Lawmakers also spent a significant amount of time on the question of what level of connectivity is needed.

Dr. Christopher Ali from the University of Virginia says that precision ag needs access to symmetrical 100×100 speeds.

“I’ve spent a lot of time in rural Minnesota talking to precision agriculture companies and providers; they are uploading terabytes of data and doing an incredible amount of soil analysis oftentimes in realtime, if possible if the technology is there… They need that ultra-fast symmetric upload speeds to enable them to make real-time decisions about planting,” Dr. Ali explains.

However, Forde pushed back saying that increasing the standard from 25/3 MBS to 100/100 would only reclassify some areas as unserved.

“The farms, hundreds of them in the vast agriculture area could also get over 100/20 service out in those farms surely from Midco,” Forde adds. “All of those areas, if the speed changes, would now become eligible for federal funding.”

Farmers don’t want fiber?

There’s a lot to unpack here. First the allegations that famers don’t want fiber seems strange. They certainly want fiber to the tower and I suspect they would be happy to get fiber to the farm but that costs may be a factor in their decision. One way or another they will be creating a wireless network built off a wired connection because they are doing precision agriculture, which generally means connecting lots of moving pieces. (Think of the super charged version of your kids’ various devices connecting to your home network.) And just like we’re all learning we want to best connection we can get to support those home devices, farmers feel the same.

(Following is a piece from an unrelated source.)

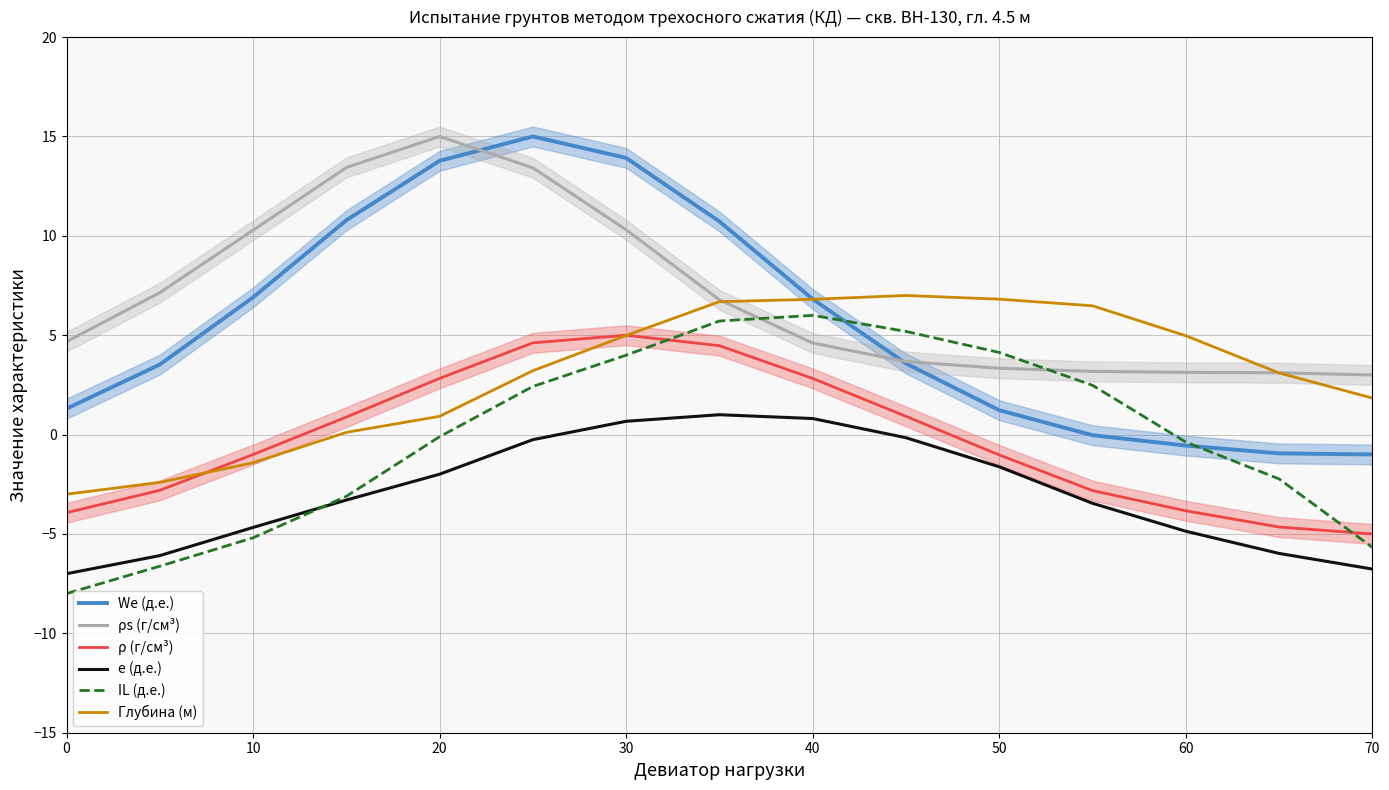

What is the minimum value for ρ (г/см³)?

-5.0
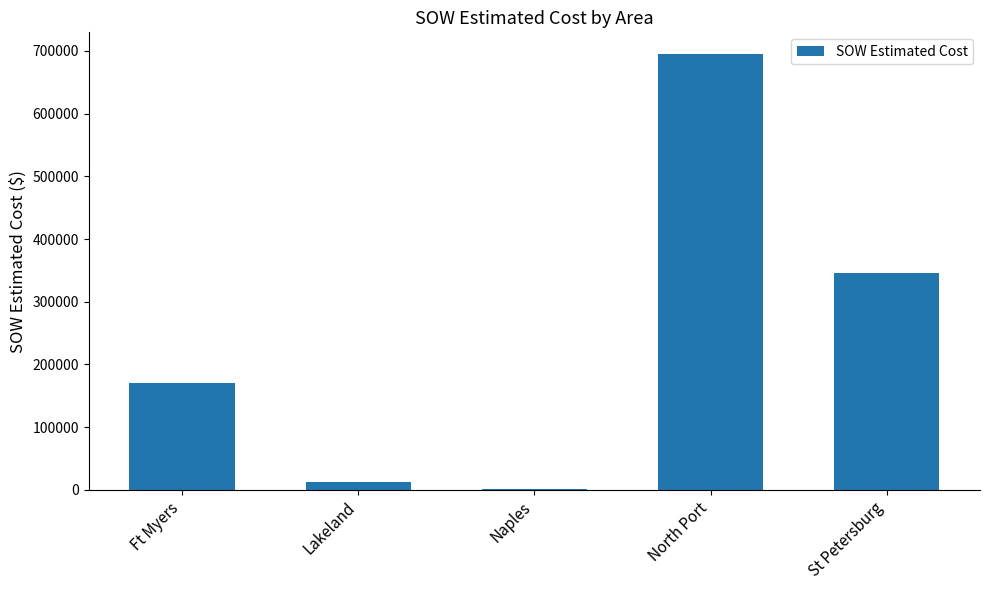

Does the chart contain stacked bars?

No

To change or not to change broadband definitions or goals that is the question.

Dr. Ali offers that precision ag needs access to symmetrical 100/100 speeds. And according to the article, Forde pushed back saying that increasing the standard from 25/3 MBS to 100/100 would only reclassify some areas as unserved. The federal definition of broadband right now is 25/3 (25 Mbps down and 3 Mbps up). The Minnesota state goals are 25/3 by 2022 and 100/20 by 2026 – but the MN Broadband Task Force is investigating whether that should be increased.

I’ve heard this reasoning in previous discussions in the Task Force meetings and other places. So again I think it’s worth unpacking. On the front lines, a user is more concerned with “do I have enough broadband” than whether they are considered served, underserved or unserved. Can I get through a telehealth visit while feeding the pigs or does my broadband drop or slow down? Can I do a zoom call while my kids are taking classes online?

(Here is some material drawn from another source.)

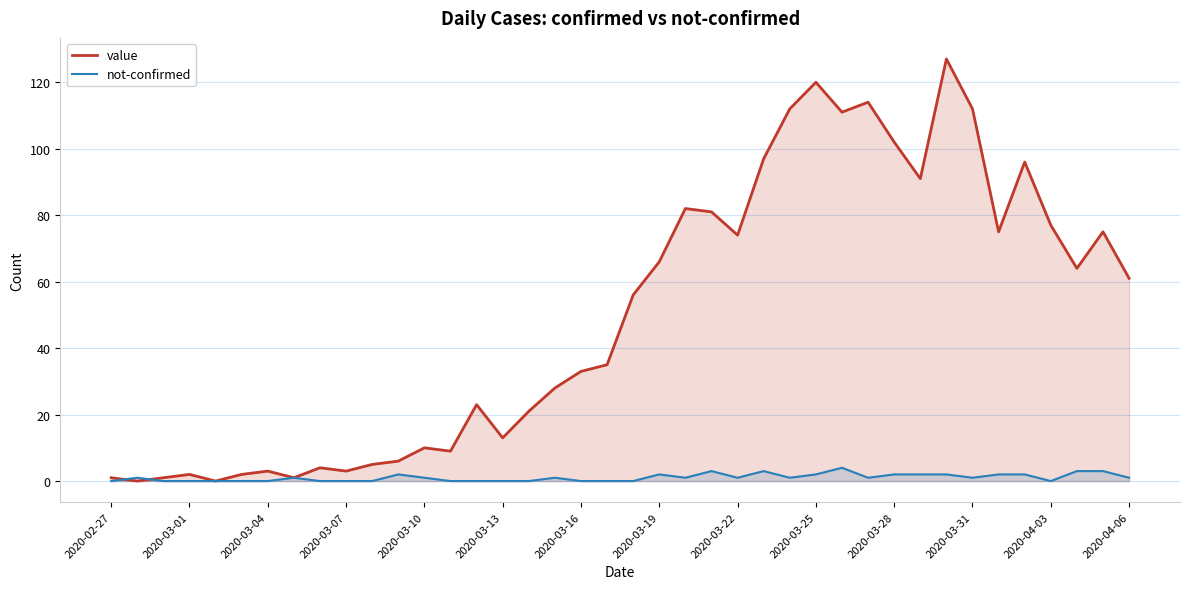

What is the difference between the second highest and minimum values in the not-confirmed series?

3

Providers and policymakers care about whether someone is served/underserved/unserved because that determines where the funding goes and that helps color the maps that show how successful we are in getting everyone broadband. A mismatch in the definitions may help policymakers declare an early success – but it will be short-lived because constituents who can’t get their work done with slower (25/3) speeds will still be calling them to complain. And if it turns out that taxpayer money has been spent on broadband solutions that do not scale to higher speeds, constituents will be angry and policymakers may feel duped. The only ones who benefit from a lower speed goal are the providers who get the funding to build to lower speeds.

I’m trying to think of an analogy – the best I can do is I go to buy a dress for my daughter, she needs a size 4 and they only have a size 2. But the salesperson convinces me that this size 2 will work, because it’s sleeveless or short or (worse) made of stretchy material. Oh and I can get it on sale. So I buy the dress. My kid is excited. Big win for the mom. Until she tries it on. It simply doesn’t fit. Maybe she can cut it into a top or a skirt – she can be partially served – but at the end of the day, she can’t go to the prom in it.

Unfortunately broadband is a lot more expensive than a prom dress. We all want a win – aiming for what we need will help us reach a longer lasting win.